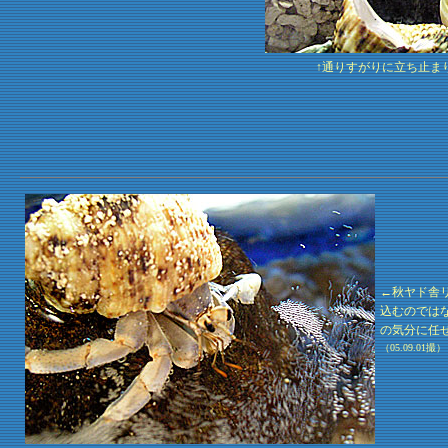
↑通りすがりに立ち止ま
←秋ヤド舎
込むのでは
の気分に任
（05.09.01撮）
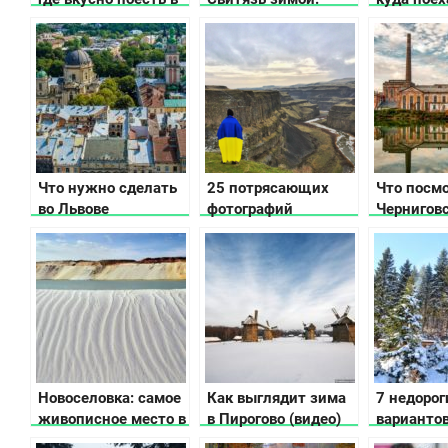
столице Украины
коньки, лыжи и
музей по
зимняя рыбалка
открытым
Что нужно сделать
25 потрясающих
Что посмо
во Львове
фотографий
Чернигов
Украины, снятых
области
путешествующим
американцем
Новоселовка: самое
Как выглядит зима
7 недорог
живописное место в
в Пирогово (видео)
вариантов
Харьковской
Карпатах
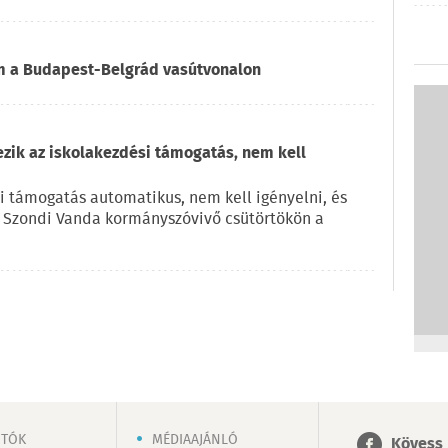
om a Budapest-Belgrád vasútvonalon
ezik az iskolakezdési támogatás, nem kell
i támogatás automatikus, nem kell igényelni, és
e Szondi Vanda kormányszóvivő csütörtökön a
OTÓK
MÉDIAAJÁNLÓ
Kövess 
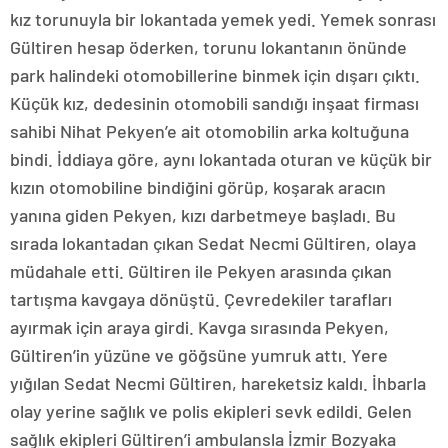
kız torunuyla bir lokantada yemek yedi. Yemek sonrası
Gültiren hesap öderken, torunu lokantanın önünde
park halindeki otomobillerine binmek için dışarı çıktı.
Küçük kız, dedesinin otomobili sandığı inşaat firması
sahibi Nihat Pekyen’e ait otomobilin arka koltuğuna
bindi. İddiaya göre, aynı lokantada oturan ve küçük bir
kızın otomobiline bindiğini görüp, koşarak aracın
yanına giden Pekyen, kızı darbetmeye başladı. Bu
sırada lokantadan çıkan Sedat Necmi Gültiren, olaya
müdahale etti. Gültiren ile Pekyen arasında çıkan
tartışma kavgaya dönüştü. Çevredekiler tarafları
ayırmak için araya girdi. Kavga sırasında Pekyen,
Gültiren’in yüzüne ve göğsüne yumruk attı. Yere
yığılan Sedat Necmi Gültiren, hareketsiz kaldı. İhbarla
olay yerine sağlık ve polis ekipleri sevk edildi. Gelen
sağlık ekipleri Gültiren’i ambulansla İzmir Bozyaka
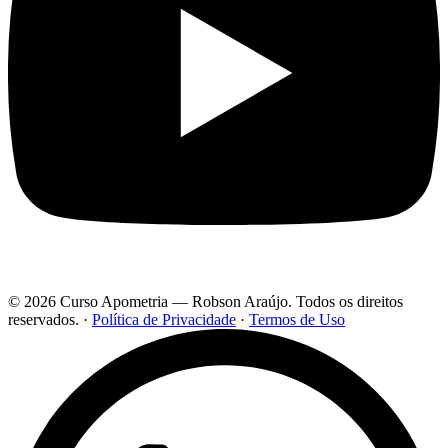
© 2026 Curso Apometria — Robson Araújo. Todos os direitos
reservados.
·
Política de Privacidade
·
Termos de Uso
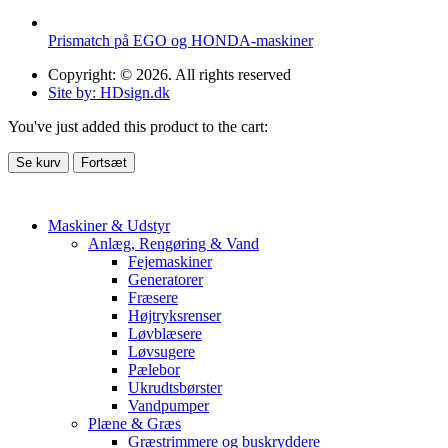
Prismatch på EGO og HONDA-maskiner
Copyright: © 2026. All rights reserved
Site by: HDsign.dk
You've just added this product to the cart:
Se kurv
Fortsæt
Maskiner & Udstyr
Anlæg, Rengøring & Vand
Fejemaskiner
Generatorer
Fræsere
Højtryksrenser
Løvblæsere
Løvsugere
Pælebor
Ukrudtsbørster
Vandpumper
Plæne & Græs
Græstrimmere og buskryddere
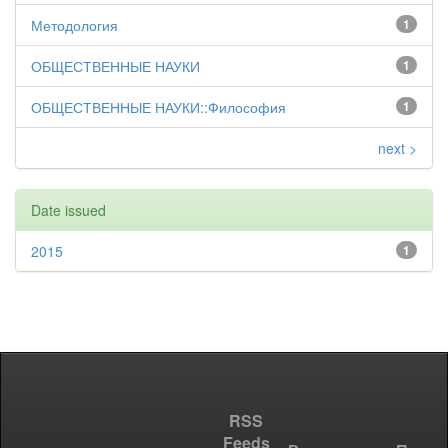
Методология
1
ОБЩЕСТВЕННЫЕ НАУКИ
1
ОБЩЕСТВЕННЫЕ НАУКИ::Философия
1
next >
Date issued
2015
1
RSS
Feeds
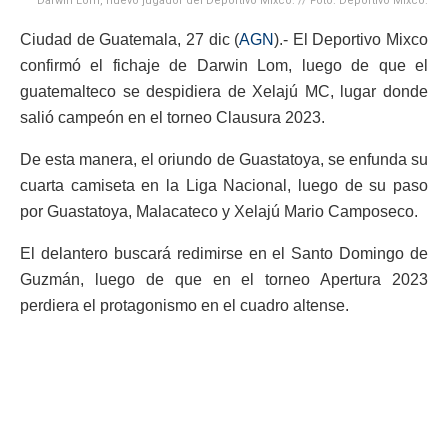
Darwin Lom, nuevo jugador del Deportivo Mixco. // Foto. Deportivo Mixco.
Ciudad de Guatemala, 27 dic (
AGN
).- El Deportivo Mixco
confirmó el fichaje de Darwin Lom, luego de que el
guatemalteco se despidiera de Xelajú MC, lugar donde
salió campeón en el torneo Clausura 2023.
De esta manera, el oriundo de Guastatoya, se enfunda su
cuarta camiseta en la Liga Nacional, luego de su paso
por Guastatoya, Malacateco y Xelajú Mario Camposeco.
El delantero buscará redimirse en el Santo Domingo de
Guzmán, luego de que en el torneo Apertura 2023
perdiera el protagonismo en el cuadro altense.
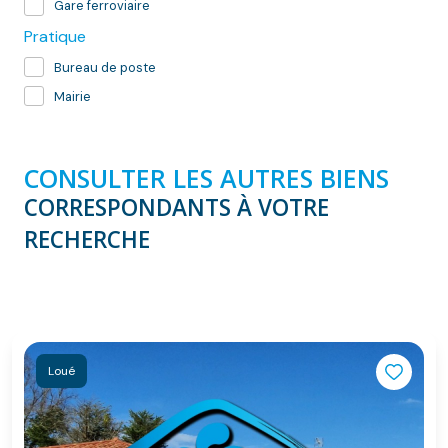
Gare ferroviaire
Pratique
Bureau de poste
Mairie
CONSULTER LES AUTRES BIENS
CORRESPONDANTS À VOTRE
RECHERCHE
Loué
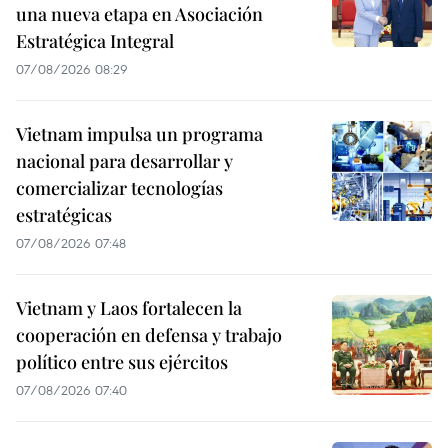
una nueva etapa en Asociación
Estratégica Integral
07/08/2026 08:29
Vietnam impulsa un programa
nacional para desarrollar y
comercializar tecnologías
estratégicas
07/08/2026 07:48
Vietnam y Laos fortalecen la
cooperación en defensa y trabajo
político entre sus ejércitos
07/08/2026 07:40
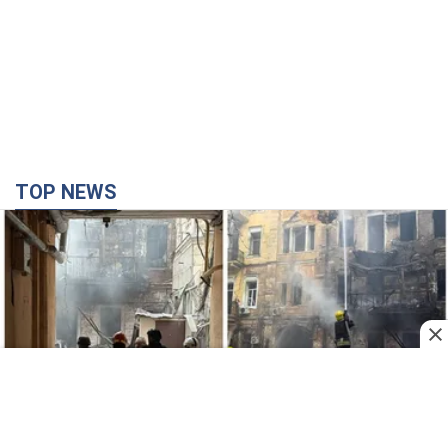
Армія Росії здійснила масовану атаку на Одесу:
горіла історична частина міста, є постраждалі.
Фото та відео
Для терору ворог застосував ракети та дрони
39 минут назад
37,9 т.
Нардепи взяли гроші з бюджету на оренду
елітних квартир у Києві: хто з парламентарів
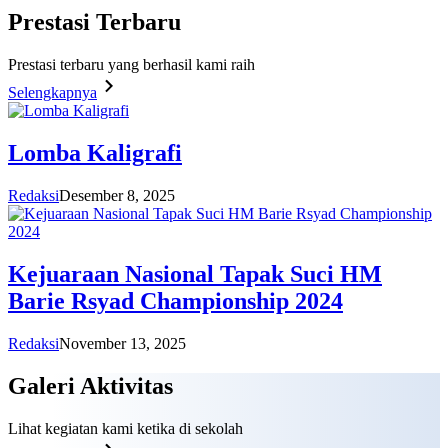
Prestasi
Terbaru
Prestasi terbaru yang berhasil kami raih
Selengkapnya
Lomba Kaligrafi
Redaksi
Desember 8, 2025
Kejuaraan Nasional Tapak Suci HM
Barie Rsyad Championship 2024
Redaksi
November 13, 2025
Galeri
Aktivitas
Lihat kegiatan kami ketika di sekolah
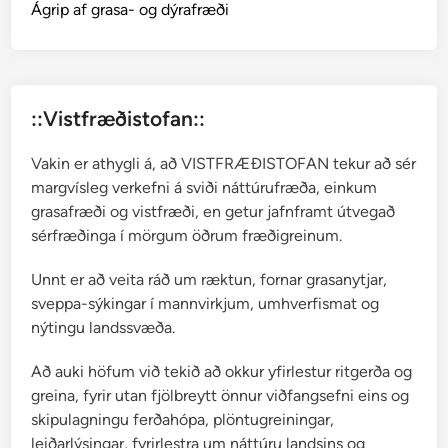
a
Ágrip af grasa- og dýrafræði
r
ð
s
h
::Vistfræðistofan::
e
i
Vakin er athygli á, að VISTFRÆÐISTOFAN tekur að sér
ð
margvísleg verkefni á sviði náttúrufræða, einkum
i
grasafræði og vistfræði, en getur jafnframt útvegað
…
sérfræðinga í mörgum öðrum fræðigreinum.
Unnt er að veita ráð um ræktun, fornar grasanytjar,
sveppa-sýkingar í mannvirkjum, umhverfismat og
nýtingu landssvæða.
Að auki höfum við tekið að okkur yfirlestur ritgerða og
greina, fyrir utan fjölbreytt önnur viðfangsefni eins og
skipulagningu ferðahópa, plöntugreiningar,
leiðarlýsingar, fyrirlestra um náttúru landsins og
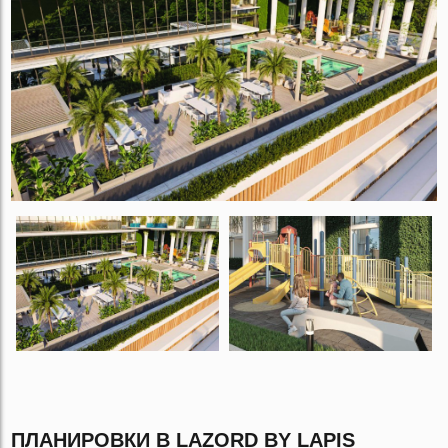
ПЛАНИРОВКИ В LAZORD BY LAPIS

● ● ● ●

> Required action: Reproduce exactly, with no pictures, the lines above from the one holding "Для терору ворог застосував ракети та дрони" to the one holding "Barie Rsyad Championship 2024", inclusive.

> Response area:
Для терору ворог застосував ракети та дрони
39 минут назад
37,9 т.
Нардепи взяли гроші з бюджету на оренду
елітних квартир у Києві: хто з парламентарів
Prestasi
Terbaru
Prestasi terbaru yang berhasil kami raih
Selengkapnya
Lomba Kaligrafi
Redaksi
Desember 8, 2025
Kejuaraan Nasional Tapak Suci HM
Barie Rsyad Championship 2024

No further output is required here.